Mistrust of Government Growing

Mistrust of government is growing, reaching levels only seen twice in the last half-century, a phenomenon that could pay dividends for Republicans in November’s midterm elections, according to a Pew Research Center survey.

Today, just 22 percent of Americans believe that the federal government does what’s right “just about always” or “most of the time.” That is just above the previous low of 17 percent recorded in the summer of 1994. Later that year, Republicans would go on to win 54 seats in the House and retake power in the lower chamber for the first time in 40 years.

“The forces contributing to the current wave of public distrust include an uncertain economic environment, overwhelming discontent with Congress and elected officials, and a more partisan environment,” the report says.

When the survey question was first asked in 1958, the vast majority of Americans believed that the federal government did the right thing most of the time. Back then, 73 percent of Americans said that they believed that the government did what’s right “just about always” or “most of the time.”

Mistrust of government is evident at all levels – federal, state and local. But, no group is viewed as unfavorably as Congress. The poll found that only 17 percent of Americans believe that Congress is doing an excellent or good job.

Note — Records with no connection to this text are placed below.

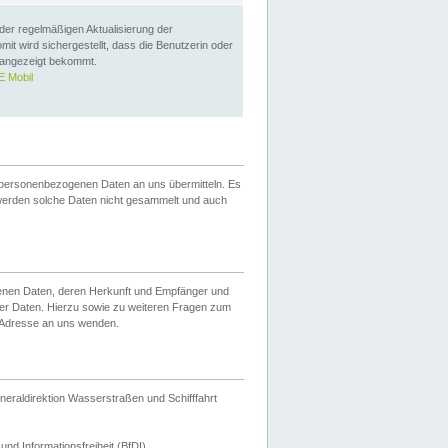
 der regelmäßigen Aktualisierung der
omit wird sichergestellt, dass die Benutzerin oder
 angezeigt bekommt.
 Mobil
 personenbezogenen Daten an uns übermitteln. Es
werden solche Daten nicht gesammelt und auch
ogenen Daten, deren Herkunft und Empfänger und
er Daten. Hierzu sowie zu weiteren Fragen zum
 Adresse an uns wenden.
neraldirektion Wasserstraßen und Schifffahrt
nd Informationsfreiheit (BfDI).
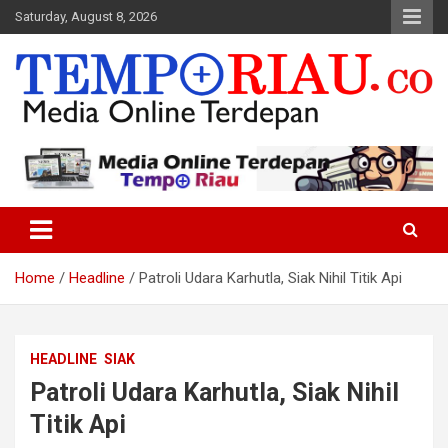
Skip
Saturday, August 8, 2026
to
content
Media Online Terdepan
Tempo Riau
Home
Headline
Patroli Udara Karhutla, Siak Nihil Titik Api
HEADLINE
SIAK
Patroli Udara Karhutla, Siak Nihil
Titik Api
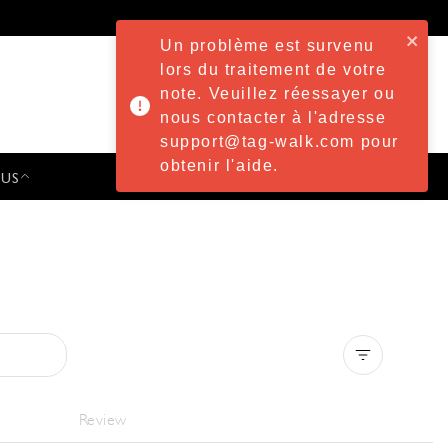
Un problème est survenu
lors du traitement de votre
note. Veuillez réessayer ou
nous contacter à l'adresse
support@tag-walk.com pour
obtenir l'aide.
 US
PRESS & EVENTS
Clear all
Review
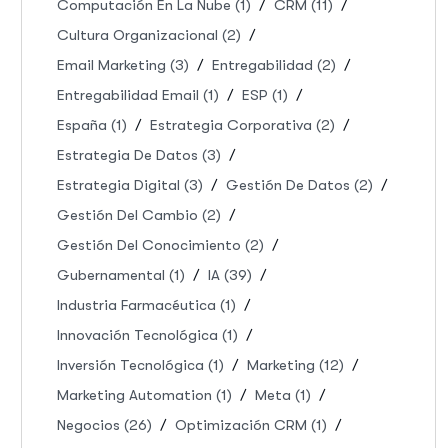
Computación En La Nube
(1)
CRM
(11)
Cultura Organizacional
(2)
Email Marketing
(3)
Entregabilidad
(2)
Entregabilidad Email
(1)
ESP
(1)
España
(1)
Estrategia Corporativa
(2)
Estrategia De Datos
(3)
Estrategia Digital
(3)
Gestión De Datos
(2)
Gestión Del Cambio
(2)
Gestión Del Conocimiento
(2)
Gubernamental
(1)
IA
(39)
Industria Farmacéutica
(1)
Innovación Tecnológica
(1)
Inversión Tecnológica
(1)
Marketing
(12)
Marketing Automation
(1)
Meta
(1)
Negocios
(26)
Optimización CRM
(1)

While the president is not nearly as unpopular as his former colleagues at the other end of Pennsylvania Avenue, his approval ratings have taken a hit as anti-government sentiment around the country grows. Just 40 percent of respondents said that the president is doing a good or excellent job.

While not confined solely to Republicans, the anti-government views are more likely to be found among those on the right of the political spectrum.

“Intense anti-government sentiment is highly concentrated among certain groups – Republicans, independents and others who lean Republican, and those who agree with the Tea Party movement,” the report says.

The intensity of that sentiment is evident in the poll results. Nearly one in three Americans – 30 percent – believe that the federal government poses a personal threat to their freedom. 43 percent of respondents said that the federal government has a negative impact on their lives.

One of the most paradoxical findings in the survey was that while most believe that the government has meddled too much into the free market, the majority of Americans want more regulation of financial institutions. The poll found that 58 percent believe that the government has intruded too much into the nation’s economy, but 61 percent want the government to intrude into the economy to regulate Wall Street.

Anger, mistrust and disillusionment are not confined to just government institutions or figures. Banks, large corporations, the news media, unions and the entertainment industry all received very low scores from the American public. The entertainment industry has the highest favorable rating of just 33 percent.

The growing anti-government sentiment on the right is creating a significant enthusiasm gap between Democrats and Republicans, which could prove to be costly for Democrats in November. Republicans, increasingly discontented with the government, are more likely to show up at the polls to vote in the midterm elections.

“Broad public frustration with government and politics is likely to play a major role in the midterm congressional elections this fall, and all signs suggest it benefits the Republican Party,” the report says. “In particular, seven months before the midterm elections, anti-incumbent sentiment has reached record levels, and anti-government sentiment is energizing many Republican-inclined voters.”